La creación, tal como la conocemos, sólo puede tener lugar, en situación de interacción de los opuestos, pero ” todos los contrarios dejan de existir como tales, en el momento en que uno los considera desde un nivel superior a aquel en donde tenía realidad esa oposición.”

La base de la transmutación y transformación es la aceptación de la totalidad, con sus aspectos positivos y negativos. Es el fundamento de la alquimia taoísta, que actúa sobre ambos aspectos y utiliza su diversidad complementaria, en el trabajo de transmutación de las partes individuales, en la totalidad, el Uno.

Wei- wu-wei. Hacer no haciendo.

Es proceder en forma espontánea, como el de un niño, sin intencionalidad. En el taoísmo la referencia al “yo”, estropea la acción, porque la subordina a sus propios fines. El wu- wei es la motivación que permite aclararse y abandonar las futilidades, viéndose a sí mismo y a todo lo demás, como lo que realmente es. Alcanzar la armonía que trasciende la acción y la no acción. Confiere la capacidad de mantener la separación en medio de la actividad, y la disposición a la acción necesaria, en el estado de separación, concede la capacidad de dar sin agotarse.
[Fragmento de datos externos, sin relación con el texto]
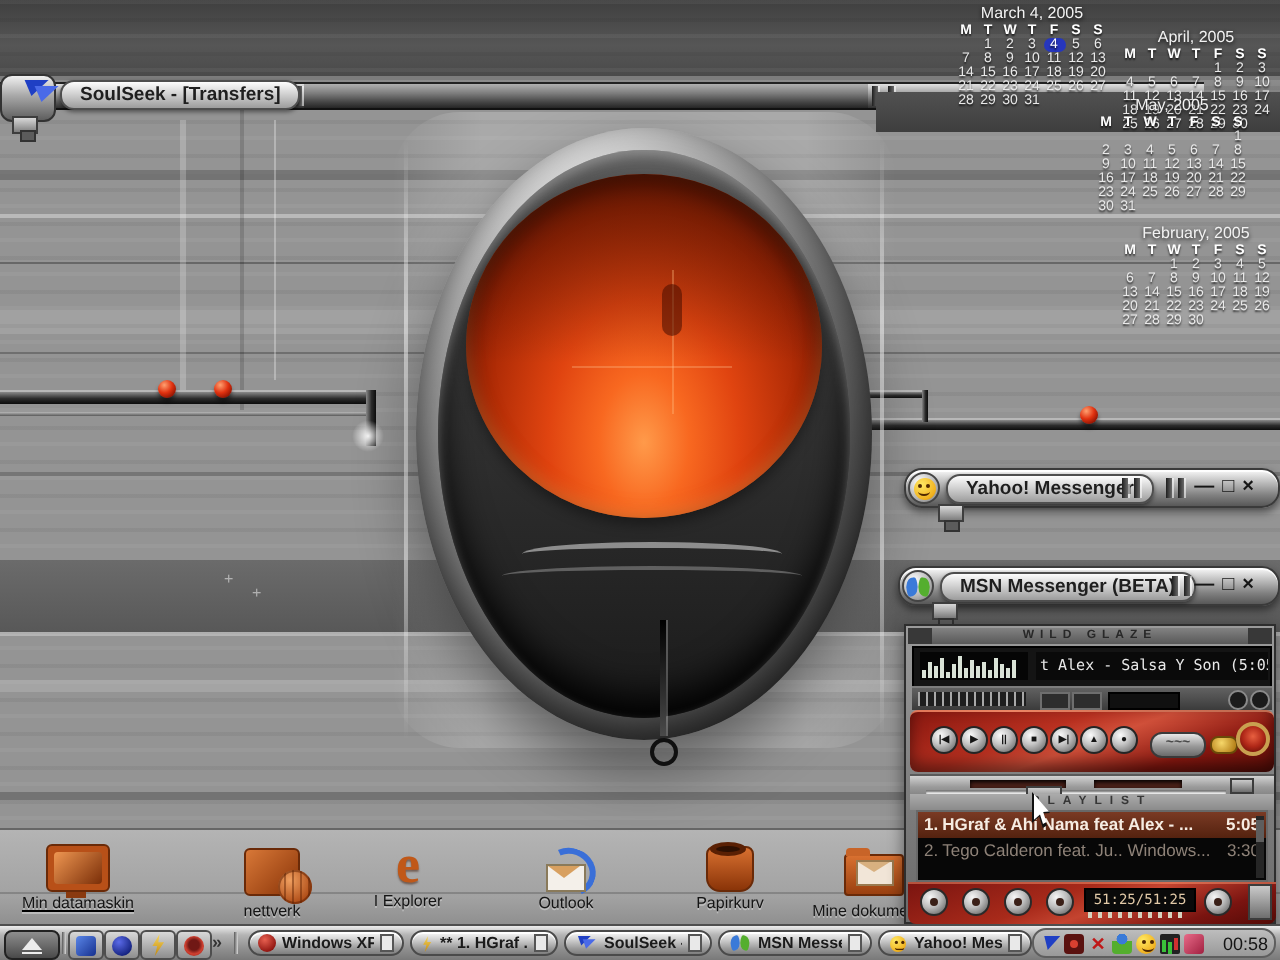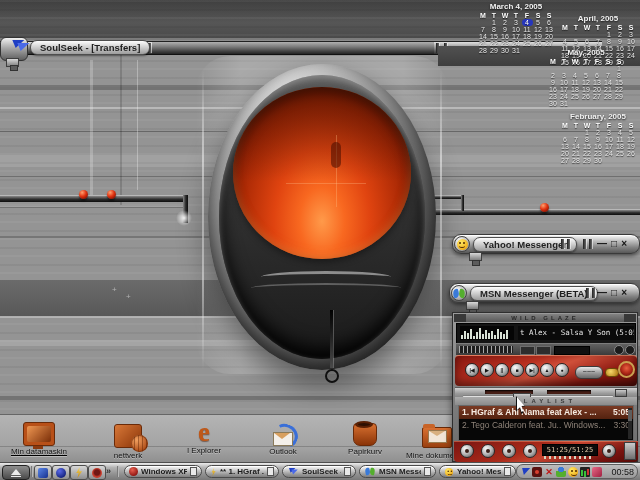--- a/index.html
+++ b/index.html
@@ -30,7 +30,7 @@
   .rband{position:absolute;left:438px;top:46px;width:202px;height:20px;background:linear-gradient(180deg,#515151,#3e3e3e);z-index:5;}
   
   .calendar{position:absolute;z-index:6;text-align:center;}
-  .cal-title{font-size:8px;font-weight:bold;color:#f2f2f2;text-shadow:0 1px 2px rgba(0,0,0,.85);margin-bottom:1px;}
+  .cal-title{font-size:8px;font-weight:normal;color:#f2f2f2;text-shadow:0 1px 2px rgba(0,0,0,.85);margin-bottom:1px;}
   .cal-grid{display:grid;grid-template-columns:repeat(7,11px);justify-content:center;}
   .cal-cell{height:7px;line-height:7px;font-size:7px;color:#e9e9e9;text-shadow:0 1px 1px rgba(0,0,0,.7);}
   .cal-head{font-weight:bold;color:#ffffff;}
La aceptación receptiva (y no pasiva) de la voluntad del Cielo es la que está representada mediante el símbolo del “valle”; el “espíritu del valle”, es la ley del sabio. El actuar de acuerdo a esa ley, sin tener en cuenta los deseos particulares, ni la voluntad propia, es el camino trazado por el Cielo, es llegar al Tao, puesto que la ley de la tierra es el Cielo y la ley del Cielo es el Tao.

En la concepción taoísta, el hombre está rodeado de fuerzas que tienden a desvirtuar sus acciones y su conducta. No sólo el contacto con los hombres es contaminante, sino que lo es también, con los objetos, con las cosas que pueden servir de soporte a las “influencias errantes”, fuerzas invisibles que el hombre profano desconoce, pero que pueden determinarlo a asumir como propios, deseos y logros que provienen de estos influjos.